Property owners owe a duty of reasonable care to avoid causing harm to neighboring properties. In Steamfitters Local Union No. 602 v. Erie Ins. Exch., 2020 Md. LEXIS 347 (July 27, 2020) (Steamfitters Local), a matter originally discussed in a June 2019 blog post, the Court of Appeals of Maryland affirmed that, where the property owner knows or should have known that people are habitually discarding hundreds of cigarette butts into a mulch bed along the boundary of the neighboring property, the property owner owes a duty to its neighbors to prevent the risk of fire.

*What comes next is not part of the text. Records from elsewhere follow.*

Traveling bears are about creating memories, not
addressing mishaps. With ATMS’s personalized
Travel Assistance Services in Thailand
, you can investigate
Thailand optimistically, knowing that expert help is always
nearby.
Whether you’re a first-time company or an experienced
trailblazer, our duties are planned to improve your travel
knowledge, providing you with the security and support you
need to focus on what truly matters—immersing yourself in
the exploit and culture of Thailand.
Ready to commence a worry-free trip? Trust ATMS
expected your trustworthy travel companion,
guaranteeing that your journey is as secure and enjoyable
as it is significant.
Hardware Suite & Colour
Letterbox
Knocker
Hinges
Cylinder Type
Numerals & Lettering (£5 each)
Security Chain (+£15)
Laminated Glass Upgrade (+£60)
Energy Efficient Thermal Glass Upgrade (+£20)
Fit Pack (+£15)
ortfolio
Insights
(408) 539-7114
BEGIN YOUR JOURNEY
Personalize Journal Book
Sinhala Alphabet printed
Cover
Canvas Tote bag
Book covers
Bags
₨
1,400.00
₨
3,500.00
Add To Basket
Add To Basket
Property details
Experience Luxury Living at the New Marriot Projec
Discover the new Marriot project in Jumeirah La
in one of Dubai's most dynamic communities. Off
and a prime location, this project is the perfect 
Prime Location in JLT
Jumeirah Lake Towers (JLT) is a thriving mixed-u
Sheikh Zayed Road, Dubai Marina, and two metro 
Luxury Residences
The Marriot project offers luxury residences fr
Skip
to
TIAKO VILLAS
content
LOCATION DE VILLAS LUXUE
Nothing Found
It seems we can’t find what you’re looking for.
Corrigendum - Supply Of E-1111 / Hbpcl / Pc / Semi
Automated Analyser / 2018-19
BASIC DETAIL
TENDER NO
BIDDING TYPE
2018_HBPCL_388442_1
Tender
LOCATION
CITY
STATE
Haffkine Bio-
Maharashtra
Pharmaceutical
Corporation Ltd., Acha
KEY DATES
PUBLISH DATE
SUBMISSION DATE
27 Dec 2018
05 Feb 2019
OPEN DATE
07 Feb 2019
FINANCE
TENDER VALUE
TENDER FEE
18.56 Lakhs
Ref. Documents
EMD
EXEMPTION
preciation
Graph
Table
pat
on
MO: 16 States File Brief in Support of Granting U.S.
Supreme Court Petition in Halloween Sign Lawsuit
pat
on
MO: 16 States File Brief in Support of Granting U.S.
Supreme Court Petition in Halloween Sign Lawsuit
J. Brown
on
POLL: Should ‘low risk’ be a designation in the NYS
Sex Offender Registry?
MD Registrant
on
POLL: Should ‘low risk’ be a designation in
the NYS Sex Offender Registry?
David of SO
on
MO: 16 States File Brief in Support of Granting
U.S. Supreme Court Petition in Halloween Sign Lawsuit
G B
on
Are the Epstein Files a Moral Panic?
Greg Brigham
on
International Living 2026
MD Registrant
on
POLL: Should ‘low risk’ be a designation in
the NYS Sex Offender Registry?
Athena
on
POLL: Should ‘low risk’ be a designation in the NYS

As discussed in Steamfitters Local, a fire originated in a strip of mulch at property owned by the Steamfitters Local Union No. 602 (Union) and caused damage to neighboring properties. The fire occurred when an unknown person discarded a cigarette butt into the mulch. Following the fire, investigators found hundreds of cigarette butts in the mulch where the fire originated. A representative for the Union acknowledged that there were more butts in the mulch “than there should have been” and that, “[i]n the right situation,” a carelessly discarded cigarette could cause a fire. The Union, however, had no rules or signs to prohibit or regulate smoking at the property, where apprentices would often gather prior to class. The insurance companies for the damaged neighbors filed subrogation actions alleging that the Union, as the property owner, failed to use reasonable care to prevent a foreseeable fire. A jury found in favor of the subrogating insurers and the defendants appealed.